Mrs. Halley pointed toward a wooden bench that looked relatively clean.

“Have a seat,” she said, stepping over to a cabinet that held a fan, a couple of extension cords, and other metal odds and ends.

“Maybe we'll just go on and . . .” I started to say, looking at the floor.

Then Mrs. Halley plugged in an electrical cord, and the entire ceiling exploded in white light. At least it seemed like an explosion at first—it was like someone had set off a giant fireworks display, except that these lights didn't fade away. They seemed to get brighter and more intense, more complicated. Once my eyes adjusted, I could make out loops and swirls of lights draped all over the glass ceiling of the greenhouse. And the more I stared, the more the lights took shape. They weren't just strings of lights—they were pictures. Stories. Stories jammed close together and overlapping like the writing on the wall of Trattoria Centrale.

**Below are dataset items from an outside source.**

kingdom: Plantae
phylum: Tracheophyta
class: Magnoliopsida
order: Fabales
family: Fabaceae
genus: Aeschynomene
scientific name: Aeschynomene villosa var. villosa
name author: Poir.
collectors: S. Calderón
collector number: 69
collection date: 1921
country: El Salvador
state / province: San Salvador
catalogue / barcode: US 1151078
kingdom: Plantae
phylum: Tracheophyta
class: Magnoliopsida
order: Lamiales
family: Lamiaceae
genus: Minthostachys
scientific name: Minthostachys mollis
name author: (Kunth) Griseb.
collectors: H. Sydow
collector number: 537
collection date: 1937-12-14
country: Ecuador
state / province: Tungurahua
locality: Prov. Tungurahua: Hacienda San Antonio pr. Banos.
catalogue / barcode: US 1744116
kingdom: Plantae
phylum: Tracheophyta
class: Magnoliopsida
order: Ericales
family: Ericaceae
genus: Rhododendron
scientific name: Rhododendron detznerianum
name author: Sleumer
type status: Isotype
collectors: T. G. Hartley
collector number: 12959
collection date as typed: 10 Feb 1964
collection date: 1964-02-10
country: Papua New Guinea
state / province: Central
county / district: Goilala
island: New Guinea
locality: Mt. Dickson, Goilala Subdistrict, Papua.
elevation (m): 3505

It was like nothing I'd ever seen.

There was the sparkling white outline of waves with a whale leaping toward a white sun. There were two people waltzing, the woman in a long skirt that nearly touched a fireplace flickering with flames. There was a fish caught on a line, but the man holding the fishing pole was about to topple from the narrow tip of a boat. A baby's foot grazed the side of the fish as the baby's hand reached for a ball. A dog jumped over the baby. Two children slid down a hill on a sled. All these things were side by side, top to bottom, filling every inch of the ceiling. All of it was drawn in the white bright lights, shifting and flashing with the dark blue evening sky in the background.

“I couldn't do it all myself,” Mrs. Halley said, looking toward the sky. “I wish I could have. But I had to get the boy who mows the lawn to come over with a couple of his friends. I can't climb ladders like I used to.”

“You designed it all?” I asked.

“Oh, yes. I drew it all out on paper. Where the lights should go. What these constellations should look like. ‘Our home is in the stars,' you know,” Mrs. Halley quoted, looking up toward the night sky. “I hope Lowell's home is up there now. I hope he can see this from wherever he is.”

I kept staring—it was impossible to look away.

“What's that?” I asked Mrs. Halley. I pointed at a man standing on what seemed to be a table, with a ratlike something standing nearby.

“That's Lowell running away from the neighbor's dachshund,” said Mrs. Halley. “That dog chased him around the house until he jumped on the dining table. I've never laughed harder in my life.”

She must have noticed the look on my face.